▶ **GOAL OF THE EXERCISE**:
Whenever the word "worn" turns up in a line below, that line should be copied.

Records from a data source
☆ ☆ ☆ ☆ ☆
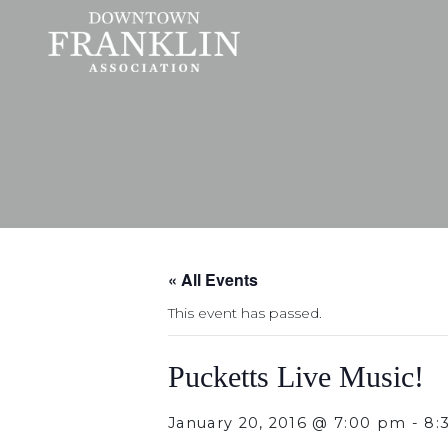
« All Events
This event has passed.
Pucketts Live Music!
January 20, 2016 @ 7:00 pm
-
8:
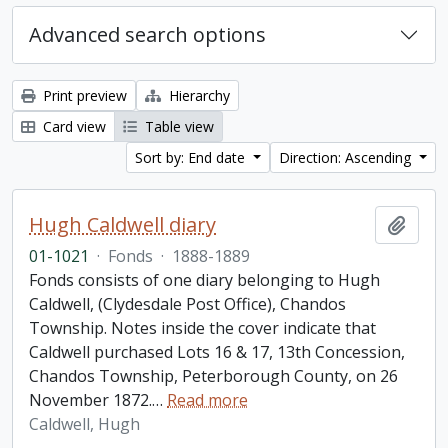
Advanced search options
Print preview
Hierarchy
Card view
Table view
Sort by: End date
Direction: Ascending
Hugh Caldwell diary
Add t
01-1021
·
Fonds
·
1888-1889
Fonds consists of one diary belonging to Hugh
Caldwell, (Clydesdale Post Office), Chandos
Township. Notes inside the cover indicate that
Caldwell purchased Lots 16 & 17, 13th Concession,
Chandos Township, Peterborough County, on 26
November 1872.
…
Read more
Caldwell, Hugh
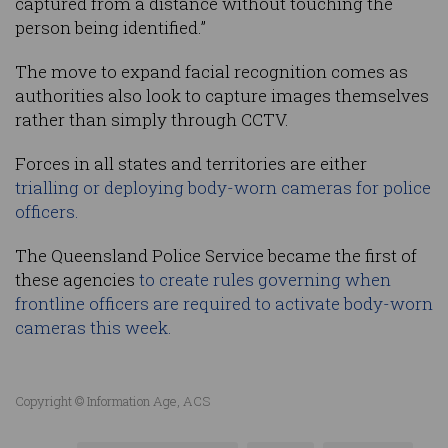
captured from a distance without touching the
person being identified.”
The move to expand facial recognition comes as
authorities also look to capture images themselves
rather than simply through CCTV.
Forces in all states and territories are either
trialling or deploying body-worn cameras for police
officers.
The Queensland Police Service became the first of
these agencies
to create rules governing when
frontline officers are required to activate body-worn
cameras this week.
Copyright © Information Age, ACS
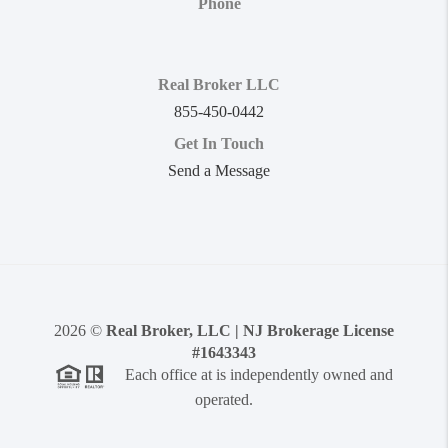
Phone
Real Broker LLC
855-450-0442
Get In Touch
Send a Message
2026
©
Real Broker, LLC | NJ Brokerage License
#1643343
Each office at is independently owned and
operated.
☆ ☆ ☆ ☆ ☆
▶ **RESULT FOR THIS TASK**:
trialling or deploying body-worn cameras for police
frontline officers are required to activate body-worn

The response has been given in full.